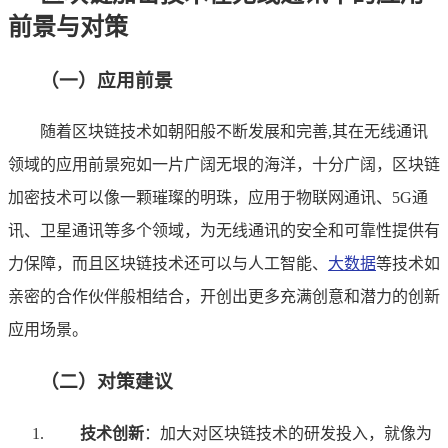
前景与对策
（一）应用前景
随着区块链技术如朝阳般不断发展和完善,其在无线通讯
领域的应用前景宛如一片广阔无垠的海洋，十分广阔，区块链
加密技术可以像一颗璀璨的明珠，应用于物联网通讯、5G通
讯、卫星通讯等多个领域，为无线通讯的安全和可靠性提供有
力保障，而且区块链技术还可以与人工智能、
大数据
等技术如
亲密的合作伙伴般相结合，开创出更多充满创意和潜力的创新
应用场景。
（二）对策建议
技术创新
：加大对区块链技术的研发投入，就像为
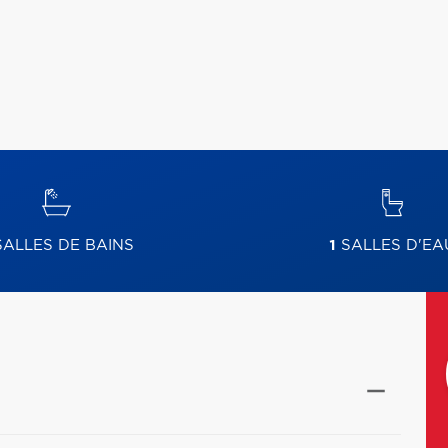
ALLES DE BAINS
1
SALLES D'EA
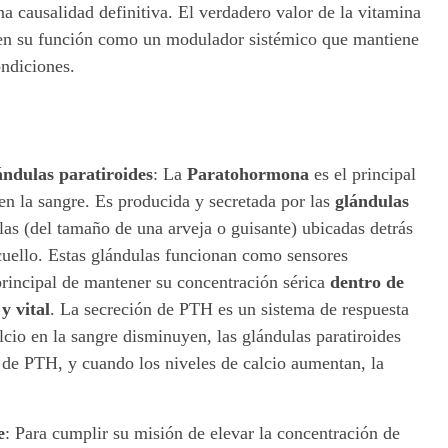
a causalidad definitiva. El verdadero valor de la vitamina
 en su función como un modulador sistémico que mantiene
ondiciones.
ándulas paratiroides
:
La
Paratohormona
es el principal
en la sangre. Es producida y secretada por las
glándulas
las (del tamaño de una arveja o guisante) ubicadas detrás
 cuello. Estas glándulas funcionan como sensores
 principal de mantener su concentración sérica
dentro de
y vital
. La secreción de PTH es un sistema de respuesta
lcio en la sangre disminuyen, las glándulas paratiroides
de PTH, y cuando los niveles de calcio aumentan, la
e
:
Para cumplir su misión de elevar la concentración de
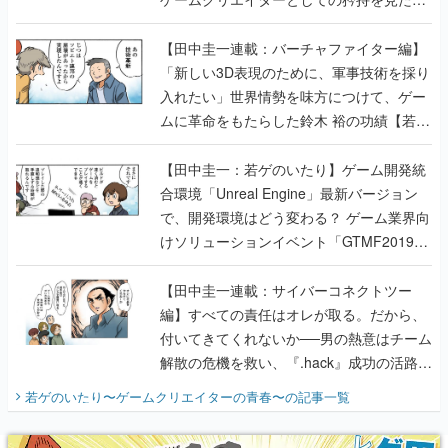
【若ゲのいたり最終回】
【田中圭一連載：バーチャファイター編】
「新しい3D表現のために、軍事技術を採り
入れたい」世界情勢を味方につけて、ゲー
ムに革命をもたらした鈴木 裕の功績【若ゲ
のいたり】
【田中圭一：若ゲのいたり】ゲーム開発統
合環境「Unreal Engine」最新バージョン
で、開発環境はどう変わる？ ゲーム業界向
けソリューションイベント「GTMF2019」
に行って、より理解を深めよう【PR】
【田中圭一連載：サイバーコネクトツー
編】すべての責任はオレが取る。だから、
付いてきてくれないか──男の熱意はチーム
解散の危機を救い、『.hack』成功の活路を
開く。業界の快男児・松山 洋に流れる血は
若ゲのいたり〜ゲームクリエイターの青春〜
の記事一覧
『少年ジャンプ』色だった【若ゲのいた
り】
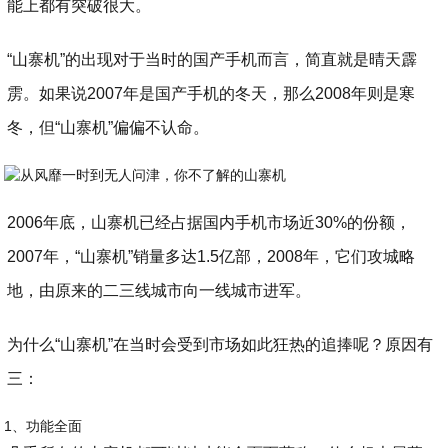
能上都有突破很大。
“山寨机”的出现对于当时的国产手机而言，简直就是晴天霹
雳。如果说2007年是国产手机的冬天，那么2008年则是寒
冬，但“山寨机”偏偏不认命。
2006年底，山寨机已经占据国内手机市场近30%的份额，
2007年，“山寨机”销量多达1.5亿部，2008年，它们攻城略
地，由原来的二三线城市向一线城市进军。
为什么“山寨机”在当时会受到市场如此狂热的追捧呢？原因有
三：
1、功能全面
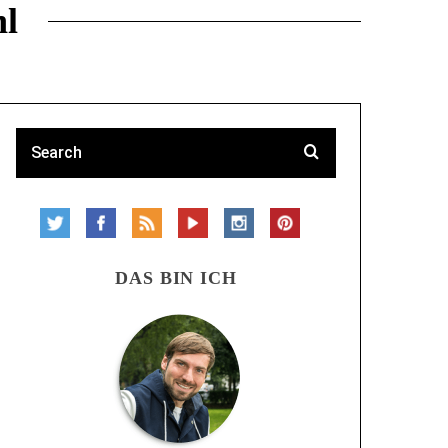
hl
DAS BIN ICH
──────────
» **WHAT TO DO**
Out of the material above, gather each line where "como" appears.

» **RESULT OF THE TASK**
 en su función como un modulador sistémico que mantiene
 cuello. Estas glándulas funcionan como sensores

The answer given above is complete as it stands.